- Page text:
==*==

Remove your address. Not necessary or germaine to the position you are applying for.
posted by Draccy at 8:08 AM on January 18, 2015 [1 favorite]

I agree that it would be good move to a standard, chronological resume format, with achievements listed under each position. Try to list accomplishments that show your skills instead of just listing the skills. I would browse through the "resumes" tag over at Ask A Manager - Alison gives excellent advices.
posted by insectosaurus at 8:10 AM on January 18, 2015 [3 favorites]

The software list seems strange to me. What is it about Dropbox you know how to do?
posted by k8t at 8:11 AM on January 18, 2015 [2 favorites]

I would get rid of both "accomplishments" sections and put the accomplishments under the jobs they belong to. Most of the personal accomplishments section seems more along the lines of stuff that should be in a cover letter or that you should cover in an interview. You might want to try breaking up the experience into a "relevant experience" and "additional experience" section.

A lot of people will make a 2-4 page "master resume" and, when they are actually applying for a job, they take out the stuff that's irrelevant for that job.

==*==

- Data excerpt:
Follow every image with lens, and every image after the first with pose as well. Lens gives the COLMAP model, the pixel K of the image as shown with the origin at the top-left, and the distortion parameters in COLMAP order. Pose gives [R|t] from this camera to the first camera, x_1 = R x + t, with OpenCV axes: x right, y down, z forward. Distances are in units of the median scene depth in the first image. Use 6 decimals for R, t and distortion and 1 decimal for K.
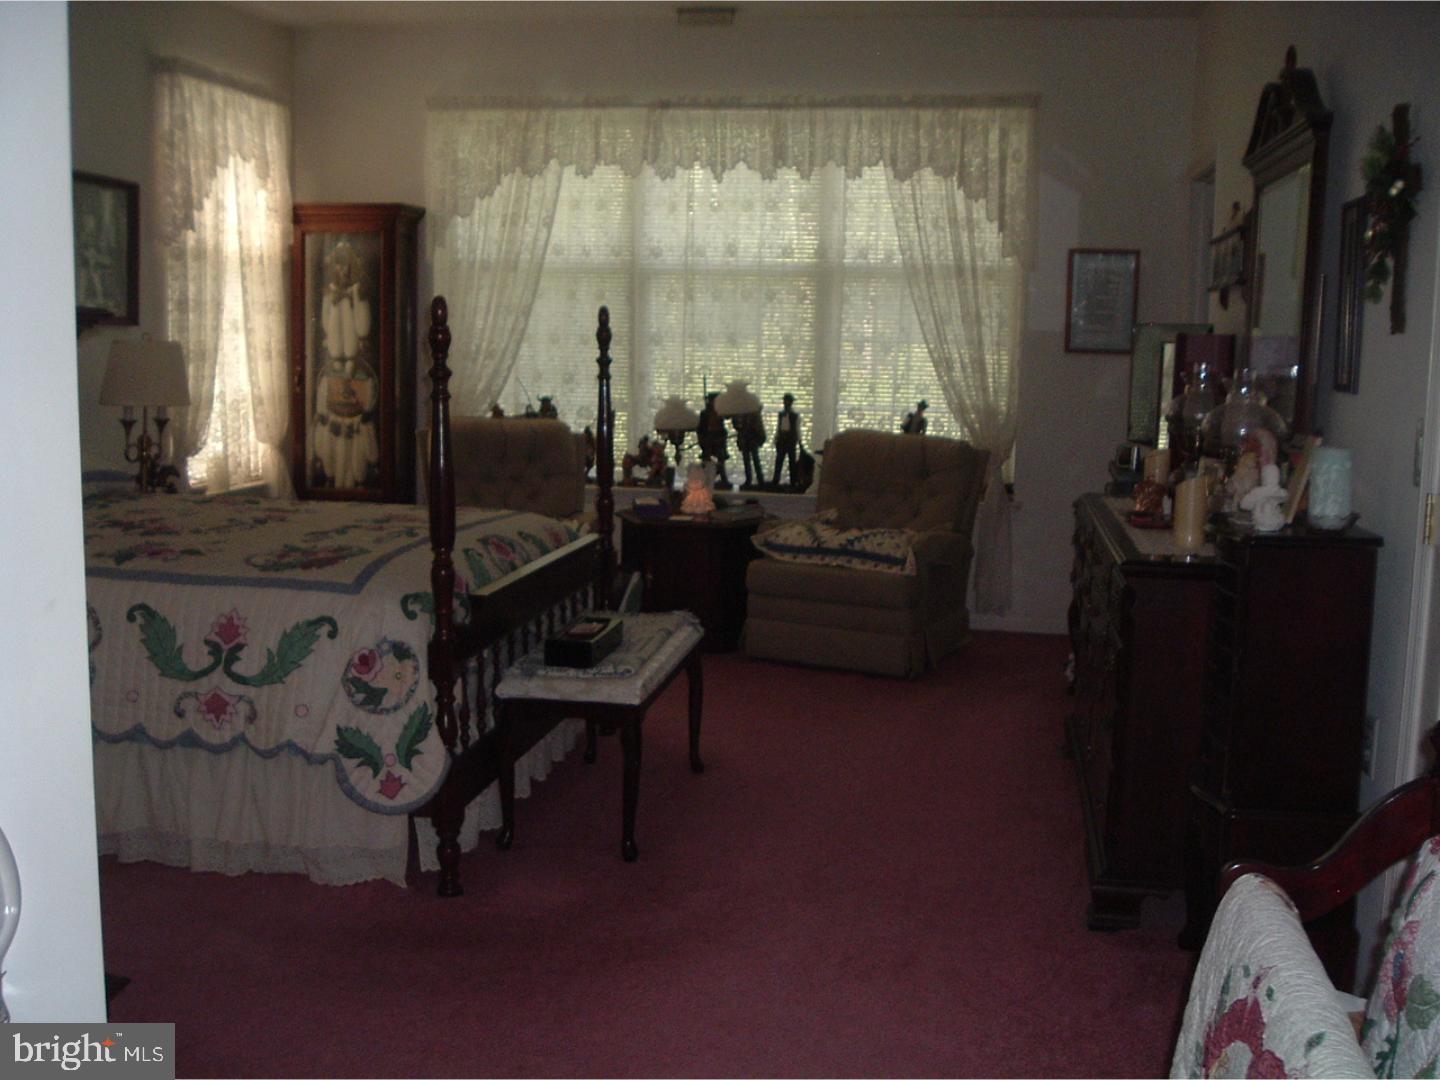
lens RADIAL K [[1573.0, 0, 721.4], [0, 1573.0, 540.4], [0, 0, 1]] dist [-0.131726, 0.193929]
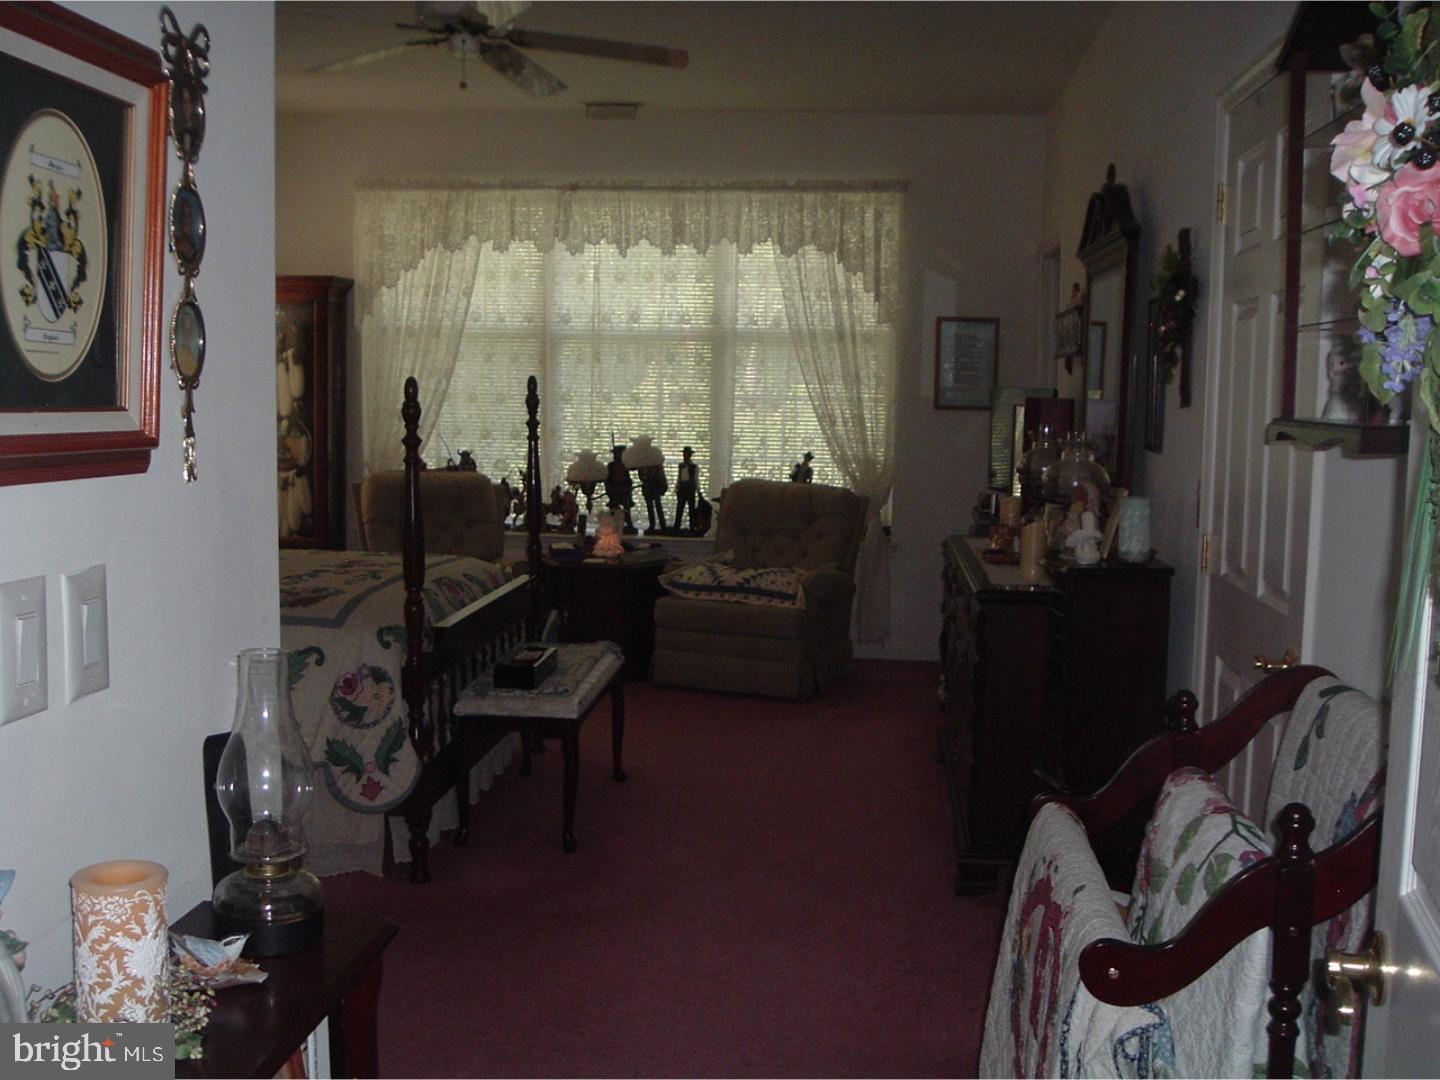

==*==

- Problems and tasks:
1. According to the resume advice thread, what does Draccy recommend removing from the resume?
2. Please carry on the resume advice thread from the point where it stops.
The material has nothing to do with the resume advice thread.

- Answers to the exercises:
1. The address.

2.
And, yeah - I have never heard of a hiring manager that likes functional resumes. Maybe they're wrong to hate them, but they haaaaaate them.
posted by mskyle at 8:25 AM on January 18, 2015 [2 favorites]

Avoid statements such as that you learn quickly, that if you don't know you'll find out, that you can multitask, etc. EVERYONE says those things, so they don't mean much. It's better to be able to demonstrate that you can learn quickly (for example) in your cover letter ("Within a week of being hired by Y company, I had already learn Q, Z, and R software that I didn't know previously...")
posted by joycehealy at 8:29 AM on January 18, 2015 [8 favorites]

Reading your resume left me a bit unclear as to what you want and who you are. Perhaps more worrying is the fact that I am also not entirely clear what you can do for me. I get a sense that you can post updates on my social media accounts and I am sure you can do a lot more than that. But what that might be does not jump out at me. So I am forced to re-read and think and life's too short.

I am not a hiring manager. But I like information to be clear and to the point. So work out what story you want to tell and tell it. Make sure there's a clear plotline and give me the highlights. You can fill in the details during the interview. And don't confuse the plotline by hinting at all all the other things you may (not) be able to do. Either I have a specific position I want to fill or not.
posted by koahiatamadl at 10:23 AM on January 18, 2015

I am a manager and I've done some hiring and looking at resumes...

I agree, the personal highlights are too vague and lack buzzwords that make me care. If I'm a manager, I look at that section and think "So what? You want me to hire you because of this?" Also, every sentence starts with "I..." Resumes are not supposed to be written in first-person -- always third-person. It looks very unprofessional.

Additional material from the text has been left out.